Record extracts:
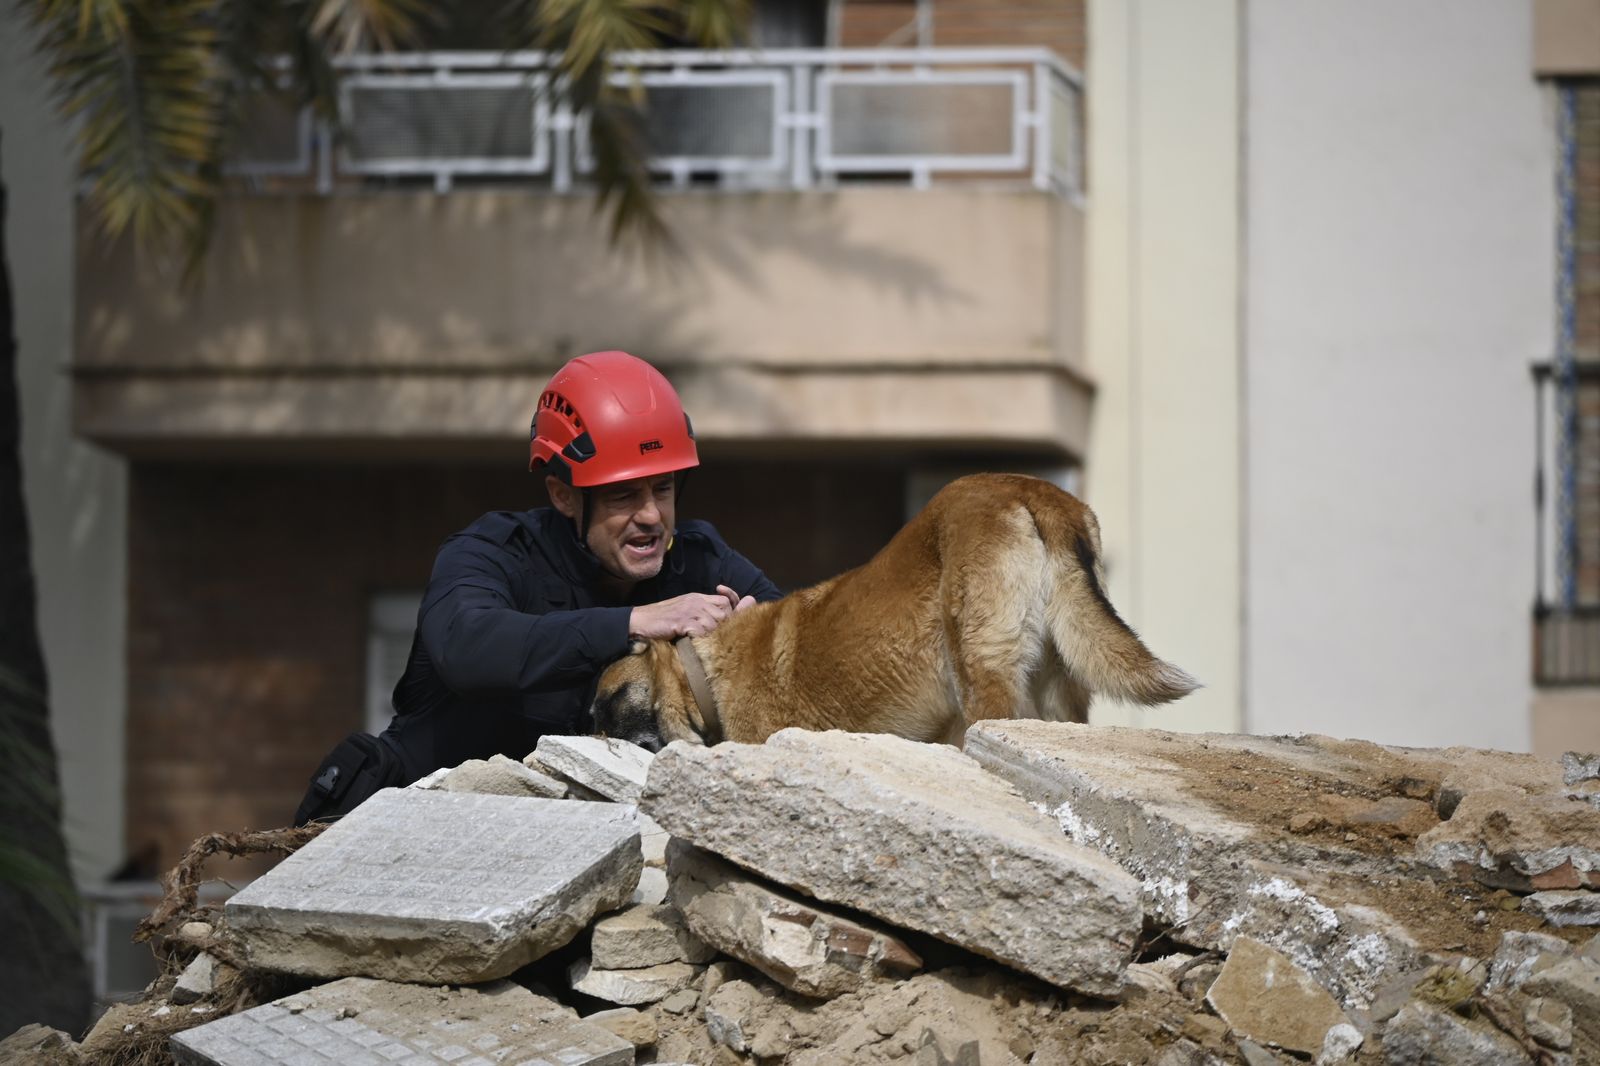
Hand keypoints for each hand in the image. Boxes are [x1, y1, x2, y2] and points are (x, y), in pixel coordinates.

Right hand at [629, 585, 753, 638]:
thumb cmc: (661, 620)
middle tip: (717, 641)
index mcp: (698, 597)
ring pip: (714, 623)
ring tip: (707, 645)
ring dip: (713, 636)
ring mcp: (689, 610)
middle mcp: (696, 601)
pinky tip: (696, 645)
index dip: (733, 611)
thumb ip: (701, 613)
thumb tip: (718, 625)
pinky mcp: (681, 621)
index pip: (726, 600)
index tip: (732, 625)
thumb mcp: (684, 611)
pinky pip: (701, 631)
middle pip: (724, 613)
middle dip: (724, 628)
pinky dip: (701, 640)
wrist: (639, 621)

Your instructions:
Everything in the records above must be restated verbatim, save for the pictures.

Result below:
Hand keypoints for each hand in the image. Boxes are [x1, y1, x2, y2] and points are (x, y), in pixel coordinates.

Right hand at [629, 585, 753, 638]:
thumb cmc: (661, 620)
middle tip: (717, 641)
index mcp: (698, 597)
ring pip: (714, 623)
ring tip: (707, 645)
ring dip: (713, 636)
ring mcp: (689, 610)
middle mcp: (696, 601)
pinky tip: (696, 645)
index dip: (733, 611)
thumb ip: (701, 613)
thumb tip: (718, 625)
pinky mcp: (681, 621)
index pip: (726, 600)
index tip: (732, 625)
thumb mcp: (684, 611)
pinky pip: (701, 631)
middle pip: (724, 613)
middle dip: (724, 628)
pinky dip: (701, 640)
wrist: (639, 621)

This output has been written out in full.